No reasonable opportunity was afforded for Patterson’s counsel to object in the moment, Martin wrote. The jury had not indicated it was deadlocked.
In declaring a mistrial under these circumstances, Beach may have imperiled the prosecution of the homicide. The defense argues constitutional prohibitions on placing a defendant in jeopardy twice for the same offense bar Patterson’s retrial.
The state presented evidence on April 4 to April 6, before the jury was released for a three-day holiday weekend. Both sides rested and closed on April 10, and on that day the case was given to the jury, according to a defense-filed document seeking the case’s dismissal on double jeopardy grounds.
The jury sent five substantive notes to Beach that sought definitions, the testimony of multiple witnesses and video evidence. The jury was twice brought into the courtroom in order to have testimony read to it.

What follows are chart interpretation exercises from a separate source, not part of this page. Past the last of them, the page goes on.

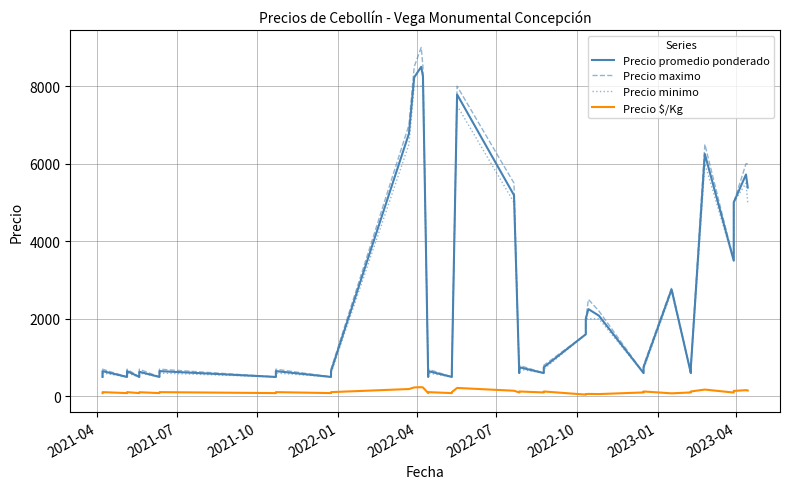

What is the difference between the second highest and minimum values in the Precio minimo series?

7500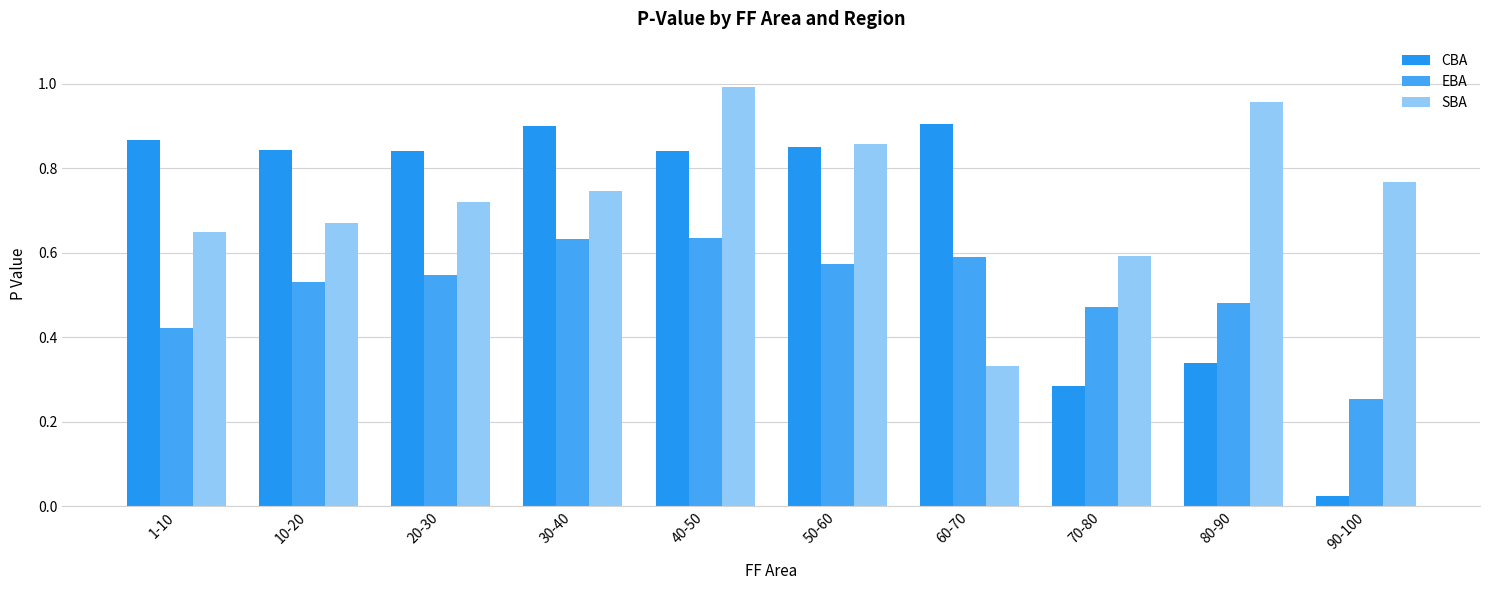

Count the number of data series in this chart.

3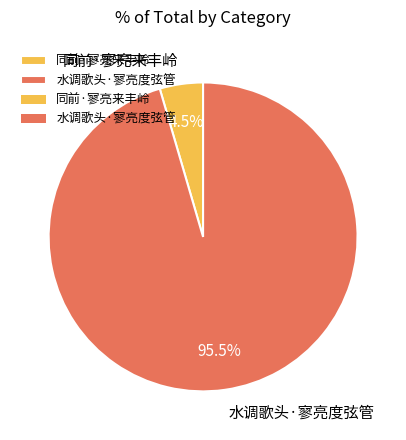

Between 水调歌头·寥亮度弦管 and 同前·寥亮来丰岭, which is larger?

水调歌头·寥亮度弦管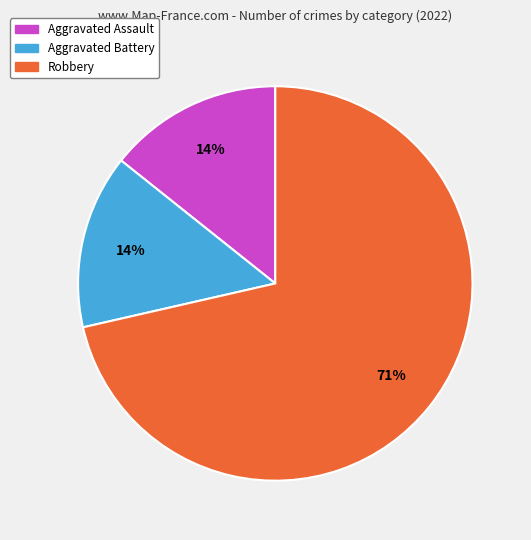

Which slice is the largest?

Robbery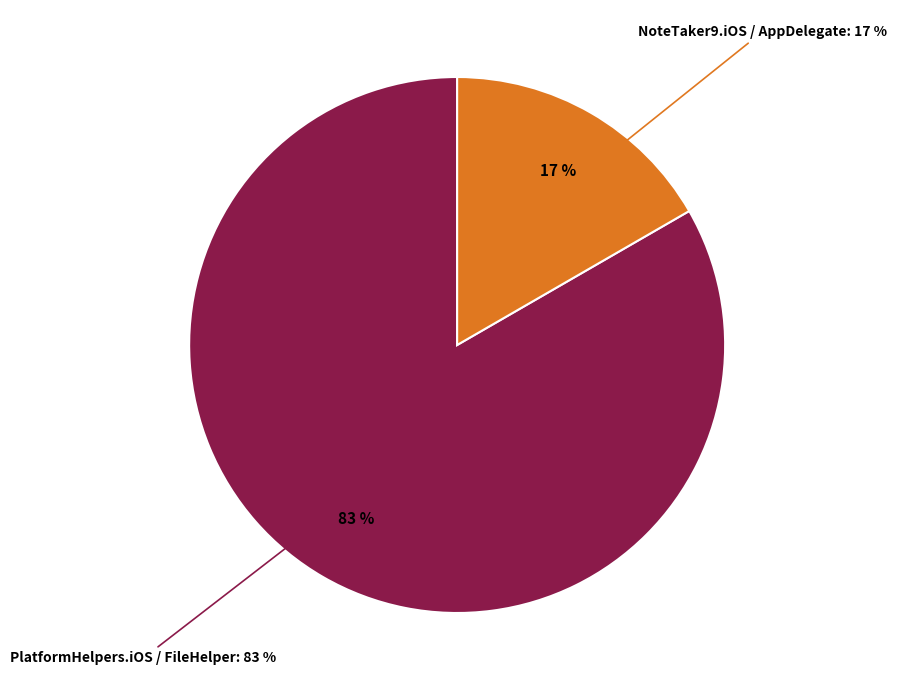

What percentage is NOT represented by PlatformHelpers.iOS / FileHelper?

16.7%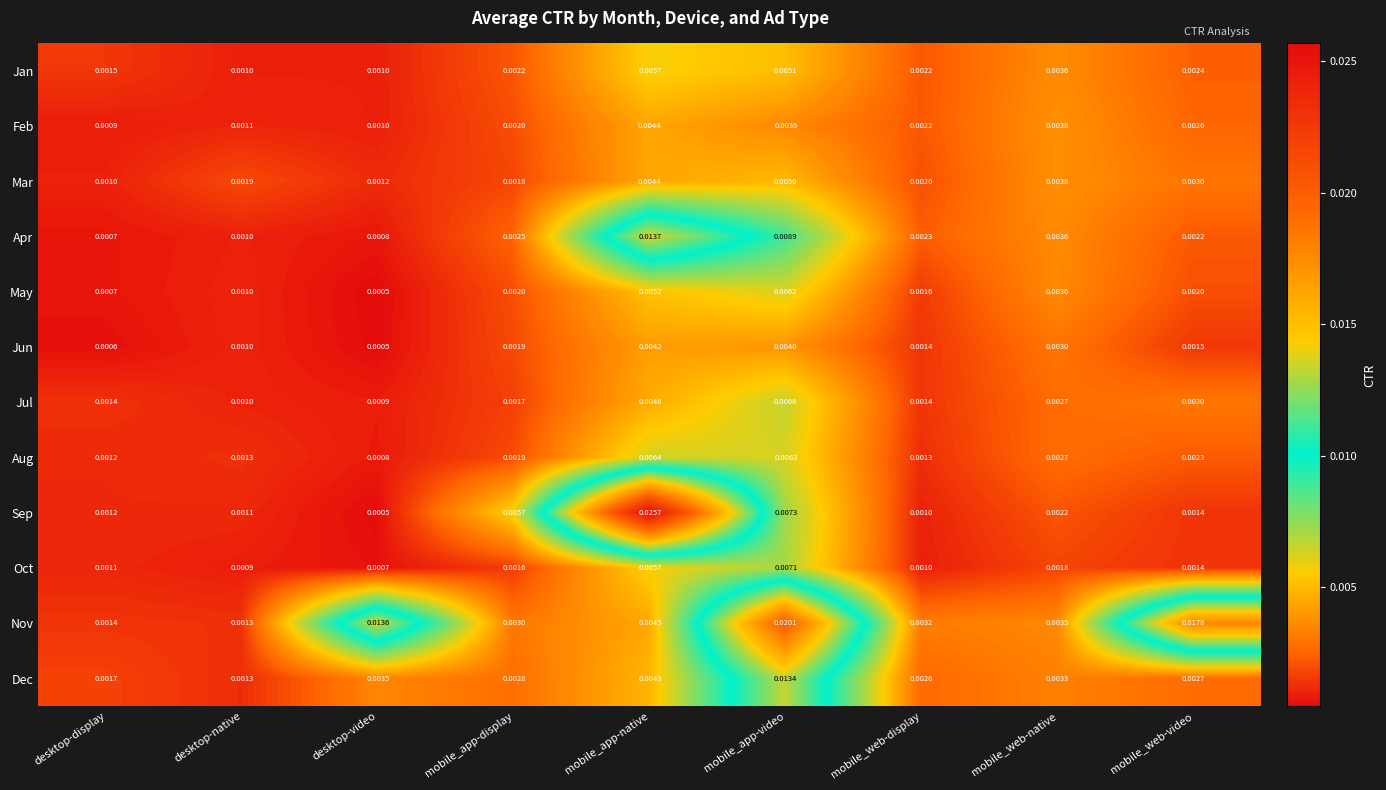

At which category is the sum across all series the highest?

mobile_app-video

The state in May informed Beach that it intended to proceed in its prosecution and made a plea offer the defense rejected.
Patterson has failed to show that the court abused its discretion in discharging the jury, Tarrant County Assistant Criminal District Attorney Page Simpson wrote in the state’s response to the defense double jeopardy argument.
Simpson is prosecuting the case with Tarrant County Assistant Criminal District Attorneys Dani Wojciak and Steve Elliot. Martin represents Patterson with Robert Cowie and Mark Streiff.
It is abnormal for a judge to declare a mistrial without entertaining objection, said Cynthia Alkon, a professor of law and director of the Criminal Law, Justice, & Policy program at Texas A&M University School of Law in Fort Worth.
Allowing, for appellate review, the state and defense an opportunity to object on the record is a central element in an adversarial system of justice, Alkon said.
“It’s a problem if a court shuts it down,” she said.
Christopher Johnson’s younger sister filed with the state Commission on Judicial Conduct a complaint that alleged Beach improperly declared the mistrial. The commission dismissed the complaint, Natalie Johnson said.
Patterson is a member of the Pagan’s outlaw motorcycle gang, the district attorney’s office alleged. Patterson and his codefendants falsely believed Christopher Johnson to be a member of Hells Angels, a rival gang, the district attorney’s office alleged.
Johnson, 29, was on Oct. 24, 2020, stabbed in a parking lot after Patterson, 27, and others forced him outside from Eight Balls Billiard and Bar in the 5800 block of Jacksboro Highway, according to the district attorney’s office. About eight people fought and Johnson was stabbed, police have said. Johnson died of a stab wound in his back.
Patterson was, with Christopher Bailey and Nathaniel McCurdy, arrested in February 2021 as they attended a Pagan’s rally in Hunt County.
A jury on Oct. 26, 2022, found McCurdy, 37, guilty on six counts in an indictment identical to Patterson’s, and Beach sentenced him to 50 years in prison.
On the day Beach declared a mistrial in the Patterson trial, the district attorney’s office filed a motion to dismiss the indictment that charged codefendant Bailey, who is 30. Bailey testified as a witness for the state at McCurdy’s trial.
For the Patterson trial, Beach ordered security measures sought by the district attorney’s office. The judge ordered law enforcement officers to require trial spectators to identify themselves by driver’s license or identification card and surrender cellphones.
During McCurdy’s trial, two attempts were made on the life of Bailey, the district attorney’s office wrote in a motion requesting the measures. Bailey was placed under guard during the McCurdy trial.
About six weeks before the Patterson trial began, Bailey was attacked by two masked people because, Bailey believed, he was cooperating with the state’s prosecution of Patterson.